Which lines in the entries below contain the string "size"? Show each of them in full.
═══ EXCERPTED RECORDS ═══
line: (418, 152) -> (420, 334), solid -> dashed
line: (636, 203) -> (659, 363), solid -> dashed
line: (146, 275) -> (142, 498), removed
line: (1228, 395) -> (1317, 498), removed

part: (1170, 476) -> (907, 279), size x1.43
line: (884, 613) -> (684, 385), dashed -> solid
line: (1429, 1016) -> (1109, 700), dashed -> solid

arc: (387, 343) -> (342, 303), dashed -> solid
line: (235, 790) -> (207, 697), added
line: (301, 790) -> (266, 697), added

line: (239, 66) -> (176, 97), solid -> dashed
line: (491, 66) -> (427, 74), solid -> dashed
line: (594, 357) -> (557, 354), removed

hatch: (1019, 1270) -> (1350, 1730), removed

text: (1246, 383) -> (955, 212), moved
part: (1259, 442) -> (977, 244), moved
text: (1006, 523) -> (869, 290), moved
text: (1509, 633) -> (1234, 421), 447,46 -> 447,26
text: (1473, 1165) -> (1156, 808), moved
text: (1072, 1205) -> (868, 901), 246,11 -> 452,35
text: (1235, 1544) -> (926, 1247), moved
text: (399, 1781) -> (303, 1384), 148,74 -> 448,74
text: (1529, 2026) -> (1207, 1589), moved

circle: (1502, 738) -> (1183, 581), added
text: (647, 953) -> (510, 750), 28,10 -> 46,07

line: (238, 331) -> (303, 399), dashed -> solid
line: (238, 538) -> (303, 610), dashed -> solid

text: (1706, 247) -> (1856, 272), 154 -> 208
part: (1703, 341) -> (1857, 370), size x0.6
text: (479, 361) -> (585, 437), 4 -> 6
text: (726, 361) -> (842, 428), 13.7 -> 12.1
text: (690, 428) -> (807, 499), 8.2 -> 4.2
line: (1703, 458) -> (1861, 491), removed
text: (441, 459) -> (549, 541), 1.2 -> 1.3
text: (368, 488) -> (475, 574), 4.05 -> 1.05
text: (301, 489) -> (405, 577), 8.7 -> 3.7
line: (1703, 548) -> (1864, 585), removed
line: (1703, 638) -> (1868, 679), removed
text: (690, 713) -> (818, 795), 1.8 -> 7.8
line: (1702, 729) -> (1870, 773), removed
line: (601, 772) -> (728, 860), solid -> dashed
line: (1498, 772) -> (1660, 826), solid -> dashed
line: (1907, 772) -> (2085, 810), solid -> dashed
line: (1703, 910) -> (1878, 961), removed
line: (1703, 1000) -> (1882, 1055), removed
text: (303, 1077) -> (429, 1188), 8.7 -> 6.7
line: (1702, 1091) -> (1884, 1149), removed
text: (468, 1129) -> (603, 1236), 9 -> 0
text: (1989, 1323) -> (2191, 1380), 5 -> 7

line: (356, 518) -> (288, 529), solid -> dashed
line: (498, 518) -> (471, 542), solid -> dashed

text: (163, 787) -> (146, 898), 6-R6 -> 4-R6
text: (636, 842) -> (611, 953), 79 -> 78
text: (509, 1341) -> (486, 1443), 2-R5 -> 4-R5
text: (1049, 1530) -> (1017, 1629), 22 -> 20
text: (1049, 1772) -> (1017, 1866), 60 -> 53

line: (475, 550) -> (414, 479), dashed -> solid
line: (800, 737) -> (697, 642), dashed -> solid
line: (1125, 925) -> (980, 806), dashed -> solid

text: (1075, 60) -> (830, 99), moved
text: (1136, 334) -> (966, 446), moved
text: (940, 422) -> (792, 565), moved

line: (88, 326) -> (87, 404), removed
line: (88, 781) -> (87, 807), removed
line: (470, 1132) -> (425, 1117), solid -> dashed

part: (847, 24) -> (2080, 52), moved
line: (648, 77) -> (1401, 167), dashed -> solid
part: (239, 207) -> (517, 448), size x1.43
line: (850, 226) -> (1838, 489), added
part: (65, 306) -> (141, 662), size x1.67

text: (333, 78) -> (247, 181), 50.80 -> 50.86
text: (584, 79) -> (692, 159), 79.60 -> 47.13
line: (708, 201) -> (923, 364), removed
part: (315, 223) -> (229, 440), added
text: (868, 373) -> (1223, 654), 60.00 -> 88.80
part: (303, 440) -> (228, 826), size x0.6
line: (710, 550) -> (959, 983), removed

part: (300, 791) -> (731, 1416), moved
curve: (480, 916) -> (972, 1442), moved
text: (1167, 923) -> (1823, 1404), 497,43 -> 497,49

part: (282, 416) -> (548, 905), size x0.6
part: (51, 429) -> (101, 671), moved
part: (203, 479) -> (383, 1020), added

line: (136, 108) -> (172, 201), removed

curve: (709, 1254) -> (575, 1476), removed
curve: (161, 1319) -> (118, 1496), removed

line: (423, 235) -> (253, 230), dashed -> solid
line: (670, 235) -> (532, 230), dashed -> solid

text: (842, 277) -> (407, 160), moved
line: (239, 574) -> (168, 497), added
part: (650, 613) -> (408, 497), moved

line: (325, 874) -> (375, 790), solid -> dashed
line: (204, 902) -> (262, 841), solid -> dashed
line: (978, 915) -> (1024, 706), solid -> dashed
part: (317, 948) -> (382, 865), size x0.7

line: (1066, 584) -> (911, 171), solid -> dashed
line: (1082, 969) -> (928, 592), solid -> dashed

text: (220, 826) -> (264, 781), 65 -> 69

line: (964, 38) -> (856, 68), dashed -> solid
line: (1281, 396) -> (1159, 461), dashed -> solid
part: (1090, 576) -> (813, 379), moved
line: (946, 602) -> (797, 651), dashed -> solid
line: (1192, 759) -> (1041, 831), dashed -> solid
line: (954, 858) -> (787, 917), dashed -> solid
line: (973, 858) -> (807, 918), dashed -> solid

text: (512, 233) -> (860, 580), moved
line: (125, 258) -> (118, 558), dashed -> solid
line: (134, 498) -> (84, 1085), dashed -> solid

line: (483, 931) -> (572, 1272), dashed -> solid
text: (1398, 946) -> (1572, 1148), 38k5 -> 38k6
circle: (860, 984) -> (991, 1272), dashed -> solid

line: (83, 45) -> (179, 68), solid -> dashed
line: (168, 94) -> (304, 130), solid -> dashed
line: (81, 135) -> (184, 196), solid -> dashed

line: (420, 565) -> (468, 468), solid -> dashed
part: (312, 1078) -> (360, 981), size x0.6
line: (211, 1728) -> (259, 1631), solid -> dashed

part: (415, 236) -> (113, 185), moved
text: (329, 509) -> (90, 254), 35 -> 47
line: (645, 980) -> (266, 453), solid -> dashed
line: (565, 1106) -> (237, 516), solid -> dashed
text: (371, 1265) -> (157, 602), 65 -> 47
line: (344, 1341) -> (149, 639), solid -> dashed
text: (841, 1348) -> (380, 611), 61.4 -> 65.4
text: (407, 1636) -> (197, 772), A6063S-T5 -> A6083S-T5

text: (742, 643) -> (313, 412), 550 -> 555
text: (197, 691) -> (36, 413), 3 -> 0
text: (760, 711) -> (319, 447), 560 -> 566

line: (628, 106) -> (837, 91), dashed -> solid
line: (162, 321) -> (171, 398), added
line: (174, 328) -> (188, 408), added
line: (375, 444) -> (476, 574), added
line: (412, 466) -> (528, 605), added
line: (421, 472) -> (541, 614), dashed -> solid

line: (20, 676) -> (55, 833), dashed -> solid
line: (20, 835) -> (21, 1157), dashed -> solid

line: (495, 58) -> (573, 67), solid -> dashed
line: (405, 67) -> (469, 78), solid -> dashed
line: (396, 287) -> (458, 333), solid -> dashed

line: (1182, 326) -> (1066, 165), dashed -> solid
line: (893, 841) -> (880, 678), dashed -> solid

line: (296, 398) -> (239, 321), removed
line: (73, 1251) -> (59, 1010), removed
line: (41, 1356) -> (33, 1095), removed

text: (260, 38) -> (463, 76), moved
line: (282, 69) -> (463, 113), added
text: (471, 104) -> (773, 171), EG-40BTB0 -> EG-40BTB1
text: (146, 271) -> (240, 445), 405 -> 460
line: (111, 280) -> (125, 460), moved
═══
> **SOLUTION TO THIS PROBLEM**:
part: (1170, 476) -> (907, 279), size x1.43
part: (1703, 341) -> (1857, 370), size x0.6
part: (239, 207) -> (517, 448), size x1.43
part: (65, 306) -> (141, 662), size x1.67
part: (303, 440) -> (228, 826), size x0.6
part: (282, 416) -> (548, 905), size x0.6
part: (317, 948) -> (382, 865), size x0.7
part: (312, 1078) -> (360, 981), size x0.6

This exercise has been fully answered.